*WRITTEN TASK*. Collect each line below that contains the word "What". Case counts.

*EXCERPTED RECORDS*.
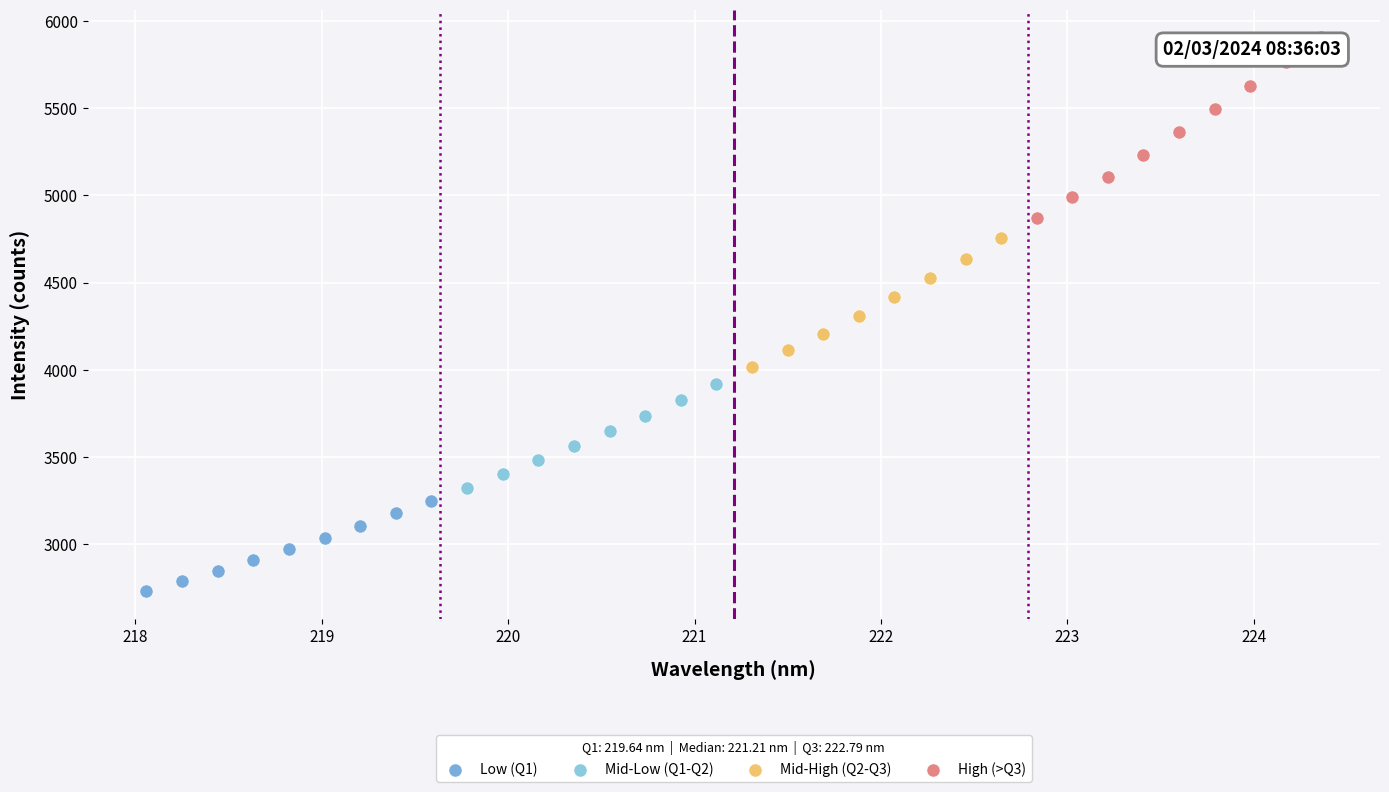

What are all the series names shown in the legend?

Low (Q1), Mid-Low (Q1-Q2), Mid-High (Q2-Q3), High (>Q3)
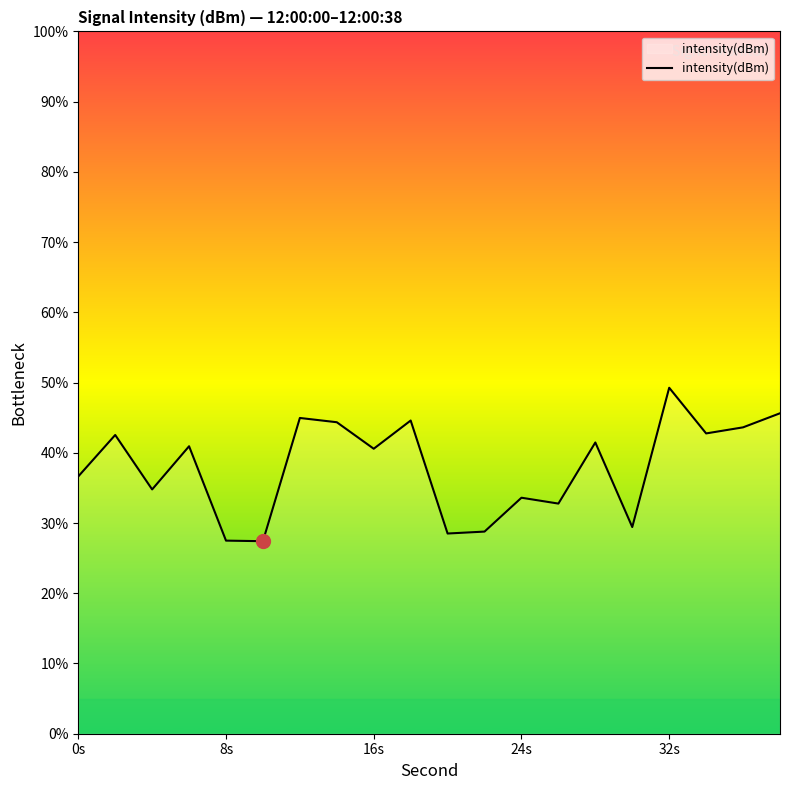

What is the difference between the maximum and minimum values?

21.8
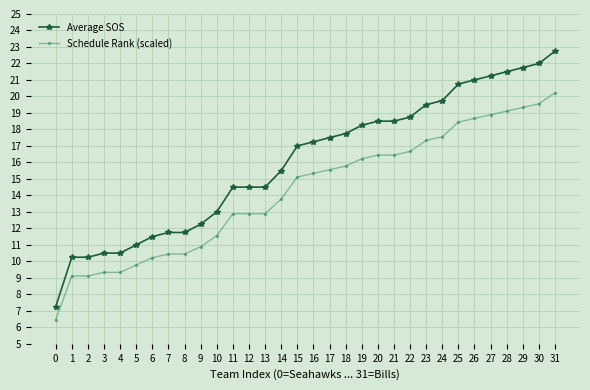

What is the value of the Average SOS point at the 32nd from the left?

22.8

*ANSWER SPACE*.
What are all the series names shown in the legend?
What is the difference between the maximum and minimum values?
What is the value of the Average SOS point at the 32nd from the left?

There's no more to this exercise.